Pour la dernière présentation du festival, Jean-Philippe Magué, enseignant-chercheur spécialiste de la sociolinguistique des réseaux numériques, commence par un exercice simple. Il demande aux personnes dans la salle qui parmi elles emploie le terme “crayon à papier”, et qui dit “crayon de papier”. Le résultat est sans appel : quasiment 50/50. Jean-Philippe Magué explique que les langues varient et témoignent de groupes sociaux différents, de notions géographiques, de l'âge mais aussi du genre. Il s'appuie pour démontrer cela sur une formule typiquement lyonnaise – "Il va y faire", issu du franco-provençal – ou la différence entre "Wesh, c'est quoi ce bordel ?" et " Mon Dieu, mais quel bazar !"

Pour le chercheur, il n'y a pas d’inquiétude à avoir par rapport à une "détérioration du français sur Internet" car "il s'agit de phénomènes naturels de variation, et plus il y a de variation dans la langue, plus elle est riche". Surtout, chacun adapte le registre de son langage à la situation et varie aisément entre un langage formel et un plus familier. La démonstration sur l'écran de certains tweets fait cependant grimacer quelques personnes dans la salle, comme celui-ci : "La pauvre elle stress pr rien jmen blc c que des vêtements."

Jean-Philippe Magué présente ensuite une étude menée par l'université de Poitiers, qui a distribué des téléphones portables à un groupe de collégiens de 11 ans et pas à un autre groupe du même âge.

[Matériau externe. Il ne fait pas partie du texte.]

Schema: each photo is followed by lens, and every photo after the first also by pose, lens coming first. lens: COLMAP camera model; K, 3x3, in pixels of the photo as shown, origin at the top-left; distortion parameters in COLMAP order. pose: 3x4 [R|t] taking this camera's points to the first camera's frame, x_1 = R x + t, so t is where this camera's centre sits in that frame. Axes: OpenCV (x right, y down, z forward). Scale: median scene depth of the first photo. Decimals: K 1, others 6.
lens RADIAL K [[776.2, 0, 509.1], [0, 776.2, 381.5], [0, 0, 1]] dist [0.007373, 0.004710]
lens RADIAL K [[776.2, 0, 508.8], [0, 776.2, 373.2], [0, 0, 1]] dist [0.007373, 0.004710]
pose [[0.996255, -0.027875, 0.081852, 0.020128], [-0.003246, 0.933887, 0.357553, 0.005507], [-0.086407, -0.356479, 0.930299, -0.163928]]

Après l'étude de leurs échanges de SMS, les chercheurs ont obtenu comme résultat qu'il n'y avait pas de différence en orthographe entre les collégiens qui envoyaient des SMS et ceux qui n'avaient pas accès aux téléphones portables. "Les langues varient, s'adaptent et changent. Et nous sommes armés cognitivement pour jongler avec les différents codes et pour assumer ces variations et ces changements", explique-t-il. Le big data et l'analyse par calcul statistique des messages par e-mail ou via les réseaux sociaux devrait selon lui "permettre de jeter sur l'évolution des langues un regard nouveau".